Syndroom van Asperger komt algemener voor dan autisme

Syndroom van Asperger komt algemener voor dan autisme

Oorzaken syndroom van Asperger blijven onbekend

Rondom het syndroom van Asperger hangt nog heel wat mist. De aandoening zelf is nog onvoldoende gedefinieerd, terwijl over de oorzaken van het syndroom van Asperger nog heel weinig is geweten. Dat laatste geldt overigens ook voor autisme. Asperger duikt nogal eens in familieverband op, wat doet vermoeden dat er een erfelijkheidsfactor in het spel is.

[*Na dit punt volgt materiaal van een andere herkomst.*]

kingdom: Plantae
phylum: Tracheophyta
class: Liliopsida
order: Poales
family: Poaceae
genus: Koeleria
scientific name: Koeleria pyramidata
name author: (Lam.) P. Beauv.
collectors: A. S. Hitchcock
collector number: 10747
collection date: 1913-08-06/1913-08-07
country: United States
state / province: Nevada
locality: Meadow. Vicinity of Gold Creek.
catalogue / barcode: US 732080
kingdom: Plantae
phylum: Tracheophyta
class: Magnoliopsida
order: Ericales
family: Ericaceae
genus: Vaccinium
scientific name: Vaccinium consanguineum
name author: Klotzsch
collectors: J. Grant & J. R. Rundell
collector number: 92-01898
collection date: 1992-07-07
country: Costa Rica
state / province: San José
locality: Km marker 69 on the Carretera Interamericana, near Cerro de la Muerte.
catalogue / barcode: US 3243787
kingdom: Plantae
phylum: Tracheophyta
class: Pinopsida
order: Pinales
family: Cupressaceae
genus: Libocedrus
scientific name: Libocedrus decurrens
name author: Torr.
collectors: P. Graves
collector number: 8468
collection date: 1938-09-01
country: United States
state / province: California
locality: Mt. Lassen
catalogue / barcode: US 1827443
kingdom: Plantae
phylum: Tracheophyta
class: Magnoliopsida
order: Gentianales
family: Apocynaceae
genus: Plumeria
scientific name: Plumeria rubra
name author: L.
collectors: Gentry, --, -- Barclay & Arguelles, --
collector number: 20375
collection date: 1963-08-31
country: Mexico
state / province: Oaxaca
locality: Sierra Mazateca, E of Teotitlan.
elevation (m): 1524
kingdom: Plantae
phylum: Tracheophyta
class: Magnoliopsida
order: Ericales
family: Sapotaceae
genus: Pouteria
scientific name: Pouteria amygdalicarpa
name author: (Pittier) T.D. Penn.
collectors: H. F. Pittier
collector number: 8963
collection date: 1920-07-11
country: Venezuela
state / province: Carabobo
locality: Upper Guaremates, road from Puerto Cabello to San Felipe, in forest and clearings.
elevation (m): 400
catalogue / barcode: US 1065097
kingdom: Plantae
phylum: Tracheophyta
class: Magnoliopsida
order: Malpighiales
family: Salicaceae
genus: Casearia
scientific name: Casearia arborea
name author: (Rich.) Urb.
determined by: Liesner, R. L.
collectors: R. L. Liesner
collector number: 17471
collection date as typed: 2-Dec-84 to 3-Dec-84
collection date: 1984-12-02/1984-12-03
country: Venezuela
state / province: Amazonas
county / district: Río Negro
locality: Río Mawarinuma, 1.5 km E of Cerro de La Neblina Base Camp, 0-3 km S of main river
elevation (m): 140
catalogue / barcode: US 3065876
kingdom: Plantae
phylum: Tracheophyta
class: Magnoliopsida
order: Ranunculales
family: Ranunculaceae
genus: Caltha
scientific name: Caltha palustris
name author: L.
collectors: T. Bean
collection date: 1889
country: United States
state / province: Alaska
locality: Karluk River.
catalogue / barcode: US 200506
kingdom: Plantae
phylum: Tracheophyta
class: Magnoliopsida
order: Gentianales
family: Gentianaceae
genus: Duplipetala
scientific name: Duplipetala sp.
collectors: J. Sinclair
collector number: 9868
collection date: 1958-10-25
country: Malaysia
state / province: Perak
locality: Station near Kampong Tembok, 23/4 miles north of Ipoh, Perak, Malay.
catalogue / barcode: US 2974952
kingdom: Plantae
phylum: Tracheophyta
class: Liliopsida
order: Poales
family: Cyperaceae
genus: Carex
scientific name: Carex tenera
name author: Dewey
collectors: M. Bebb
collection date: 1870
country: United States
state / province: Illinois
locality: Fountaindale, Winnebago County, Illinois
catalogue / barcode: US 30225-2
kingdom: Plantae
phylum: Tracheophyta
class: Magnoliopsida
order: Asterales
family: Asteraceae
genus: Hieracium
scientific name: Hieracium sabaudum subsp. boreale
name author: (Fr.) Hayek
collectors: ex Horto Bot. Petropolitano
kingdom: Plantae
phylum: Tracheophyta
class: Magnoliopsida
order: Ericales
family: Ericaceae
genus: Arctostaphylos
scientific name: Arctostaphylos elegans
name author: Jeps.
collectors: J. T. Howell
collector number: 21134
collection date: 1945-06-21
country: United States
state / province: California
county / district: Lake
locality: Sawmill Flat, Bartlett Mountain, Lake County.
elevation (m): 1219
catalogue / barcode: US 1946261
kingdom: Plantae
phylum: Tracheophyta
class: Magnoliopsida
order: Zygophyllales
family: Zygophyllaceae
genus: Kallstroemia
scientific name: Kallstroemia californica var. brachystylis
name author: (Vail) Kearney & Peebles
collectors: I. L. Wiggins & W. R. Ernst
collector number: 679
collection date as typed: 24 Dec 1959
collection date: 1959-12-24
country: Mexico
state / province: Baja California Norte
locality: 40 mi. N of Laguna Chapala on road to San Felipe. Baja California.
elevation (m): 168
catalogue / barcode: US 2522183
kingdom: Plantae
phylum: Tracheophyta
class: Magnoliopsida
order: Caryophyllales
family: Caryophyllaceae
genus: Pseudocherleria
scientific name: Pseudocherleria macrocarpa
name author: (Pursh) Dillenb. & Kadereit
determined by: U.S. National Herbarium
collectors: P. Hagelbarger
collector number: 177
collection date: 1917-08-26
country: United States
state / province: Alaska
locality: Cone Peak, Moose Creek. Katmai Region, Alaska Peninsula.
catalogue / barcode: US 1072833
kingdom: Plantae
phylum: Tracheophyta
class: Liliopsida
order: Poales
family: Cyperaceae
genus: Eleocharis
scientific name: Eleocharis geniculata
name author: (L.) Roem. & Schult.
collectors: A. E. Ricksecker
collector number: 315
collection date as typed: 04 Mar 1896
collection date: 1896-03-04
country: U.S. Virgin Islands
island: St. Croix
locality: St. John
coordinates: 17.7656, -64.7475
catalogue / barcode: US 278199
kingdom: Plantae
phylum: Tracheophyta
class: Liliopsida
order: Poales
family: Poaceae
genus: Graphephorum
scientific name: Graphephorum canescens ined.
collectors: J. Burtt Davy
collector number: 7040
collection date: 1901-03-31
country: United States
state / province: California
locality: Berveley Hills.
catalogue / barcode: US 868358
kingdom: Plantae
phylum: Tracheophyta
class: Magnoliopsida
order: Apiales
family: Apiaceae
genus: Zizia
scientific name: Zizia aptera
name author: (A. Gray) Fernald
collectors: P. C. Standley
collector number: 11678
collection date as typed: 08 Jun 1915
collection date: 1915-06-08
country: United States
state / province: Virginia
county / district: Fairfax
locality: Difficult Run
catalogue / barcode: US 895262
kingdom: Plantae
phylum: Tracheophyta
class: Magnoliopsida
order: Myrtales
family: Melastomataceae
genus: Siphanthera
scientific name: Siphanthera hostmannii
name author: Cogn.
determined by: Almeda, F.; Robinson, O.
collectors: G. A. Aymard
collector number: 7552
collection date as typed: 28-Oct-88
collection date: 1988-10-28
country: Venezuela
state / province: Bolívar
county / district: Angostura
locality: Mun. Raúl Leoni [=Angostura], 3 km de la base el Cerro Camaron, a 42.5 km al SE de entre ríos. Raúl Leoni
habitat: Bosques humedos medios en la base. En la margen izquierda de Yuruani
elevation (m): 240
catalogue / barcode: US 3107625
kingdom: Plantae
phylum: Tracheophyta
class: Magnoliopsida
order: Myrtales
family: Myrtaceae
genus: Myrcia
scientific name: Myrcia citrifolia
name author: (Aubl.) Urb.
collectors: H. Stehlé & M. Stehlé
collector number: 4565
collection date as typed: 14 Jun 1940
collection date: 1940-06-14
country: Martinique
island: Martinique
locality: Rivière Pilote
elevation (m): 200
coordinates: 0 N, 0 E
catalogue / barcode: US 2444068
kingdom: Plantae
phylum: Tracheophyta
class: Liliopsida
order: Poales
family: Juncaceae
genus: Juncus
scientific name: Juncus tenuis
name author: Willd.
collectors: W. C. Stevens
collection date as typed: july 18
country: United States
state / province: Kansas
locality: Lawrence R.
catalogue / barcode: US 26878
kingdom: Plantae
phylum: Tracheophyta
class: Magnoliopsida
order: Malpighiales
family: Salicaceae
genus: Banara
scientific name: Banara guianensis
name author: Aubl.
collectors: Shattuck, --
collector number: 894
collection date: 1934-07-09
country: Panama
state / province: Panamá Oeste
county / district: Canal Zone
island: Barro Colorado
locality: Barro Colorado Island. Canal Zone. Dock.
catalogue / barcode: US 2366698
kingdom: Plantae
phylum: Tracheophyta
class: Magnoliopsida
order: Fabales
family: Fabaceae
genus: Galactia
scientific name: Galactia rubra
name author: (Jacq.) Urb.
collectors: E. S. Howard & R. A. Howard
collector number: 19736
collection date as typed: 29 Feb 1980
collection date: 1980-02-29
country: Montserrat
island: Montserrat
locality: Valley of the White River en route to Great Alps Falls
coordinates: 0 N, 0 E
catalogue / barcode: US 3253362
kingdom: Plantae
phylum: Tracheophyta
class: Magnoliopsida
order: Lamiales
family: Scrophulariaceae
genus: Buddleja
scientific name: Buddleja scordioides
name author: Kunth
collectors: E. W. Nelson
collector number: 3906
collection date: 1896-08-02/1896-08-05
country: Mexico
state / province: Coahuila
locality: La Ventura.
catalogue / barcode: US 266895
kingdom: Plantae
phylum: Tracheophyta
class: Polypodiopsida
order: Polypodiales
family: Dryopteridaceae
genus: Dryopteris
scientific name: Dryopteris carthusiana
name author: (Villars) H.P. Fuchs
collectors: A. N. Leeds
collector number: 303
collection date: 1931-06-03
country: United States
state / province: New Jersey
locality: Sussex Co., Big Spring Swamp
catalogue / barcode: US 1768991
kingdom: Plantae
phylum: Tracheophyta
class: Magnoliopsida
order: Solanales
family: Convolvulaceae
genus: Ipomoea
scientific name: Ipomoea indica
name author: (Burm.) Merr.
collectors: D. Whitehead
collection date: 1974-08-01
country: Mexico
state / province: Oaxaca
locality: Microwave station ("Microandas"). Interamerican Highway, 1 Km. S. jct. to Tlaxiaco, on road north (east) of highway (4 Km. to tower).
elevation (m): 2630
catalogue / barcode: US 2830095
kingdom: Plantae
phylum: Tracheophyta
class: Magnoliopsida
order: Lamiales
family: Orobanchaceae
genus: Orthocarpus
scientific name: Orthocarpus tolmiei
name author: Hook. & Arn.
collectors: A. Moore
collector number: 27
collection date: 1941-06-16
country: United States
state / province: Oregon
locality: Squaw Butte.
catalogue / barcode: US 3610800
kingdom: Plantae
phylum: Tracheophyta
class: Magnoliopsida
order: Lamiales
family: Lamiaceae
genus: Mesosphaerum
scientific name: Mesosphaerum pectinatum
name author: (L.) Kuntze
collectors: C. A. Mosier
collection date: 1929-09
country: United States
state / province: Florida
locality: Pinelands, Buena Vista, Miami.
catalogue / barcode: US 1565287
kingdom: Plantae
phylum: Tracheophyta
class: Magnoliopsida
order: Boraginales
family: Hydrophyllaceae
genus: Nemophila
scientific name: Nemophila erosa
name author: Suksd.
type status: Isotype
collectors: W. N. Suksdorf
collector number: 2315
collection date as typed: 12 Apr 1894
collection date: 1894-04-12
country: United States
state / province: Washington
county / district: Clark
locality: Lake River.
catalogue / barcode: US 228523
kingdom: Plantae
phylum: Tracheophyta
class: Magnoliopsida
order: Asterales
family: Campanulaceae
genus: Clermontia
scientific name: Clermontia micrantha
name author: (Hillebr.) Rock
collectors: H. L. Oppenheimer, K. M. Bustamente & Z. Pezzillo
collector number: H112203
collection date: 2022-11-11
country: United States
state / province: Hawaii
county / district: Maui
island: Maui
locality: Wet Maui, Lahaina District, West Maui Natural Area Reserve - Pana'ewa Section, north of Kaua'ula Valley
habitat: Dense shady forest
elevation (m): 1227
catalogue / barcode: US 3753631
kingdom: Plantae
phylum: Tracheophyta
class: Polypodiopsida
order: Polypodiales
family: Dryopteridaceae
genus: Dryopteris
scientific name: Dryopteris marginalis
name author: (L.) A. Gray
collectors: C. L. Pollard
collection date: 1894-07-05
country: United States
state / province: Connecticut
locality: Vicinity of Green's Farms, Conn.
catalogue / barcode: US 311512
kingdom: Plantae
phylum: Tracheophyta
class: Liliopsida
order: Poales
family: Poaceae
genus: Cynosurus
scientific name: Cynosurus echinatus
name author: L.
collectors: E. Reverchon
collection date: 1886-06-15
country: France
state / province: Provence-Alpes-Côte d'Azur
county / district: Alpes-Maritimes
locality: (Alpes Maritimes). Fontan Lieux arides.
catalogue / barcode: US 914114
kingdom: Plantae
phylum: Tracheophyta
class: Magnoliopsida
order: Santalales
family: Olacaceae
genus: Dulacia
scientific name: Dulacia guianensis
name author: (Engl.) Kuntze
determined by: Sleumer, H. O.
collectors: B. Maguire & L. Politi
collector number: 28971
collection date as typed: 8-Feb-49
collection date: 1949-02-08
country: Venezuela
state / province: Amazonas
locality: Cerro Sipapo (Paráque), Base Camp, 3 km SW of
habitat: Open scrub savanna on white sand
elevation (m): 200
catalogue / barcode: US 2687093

Hoe Asperger dan genetisch zou worden doorgegeven, is echter niet bekend. Er bestaat alleen maar een vermoeden dat de aandoening wordt doorgegeven van de ouders naar de kinderen.

Een onbeantwoorde vraag is hoe vaak Asperger voorkomt. Het is nog niet zo lang geleden dat Asperger werd herkend als een unieke aandoening. Onder meer daardoor is het onduidelijk hoeveel mensen er precies aan Asperger lijden. Ook het opgeven van een percentage van de bevolking dat kwetsbaar is voor de aandoening is eigenlijk onbegonnen werk. Veel meer dan wat natte vingerwerk kan momenteel niet worden gedaan. Bovendien moet nog worden afgewacht of daar ooit verbetering in gaat komen.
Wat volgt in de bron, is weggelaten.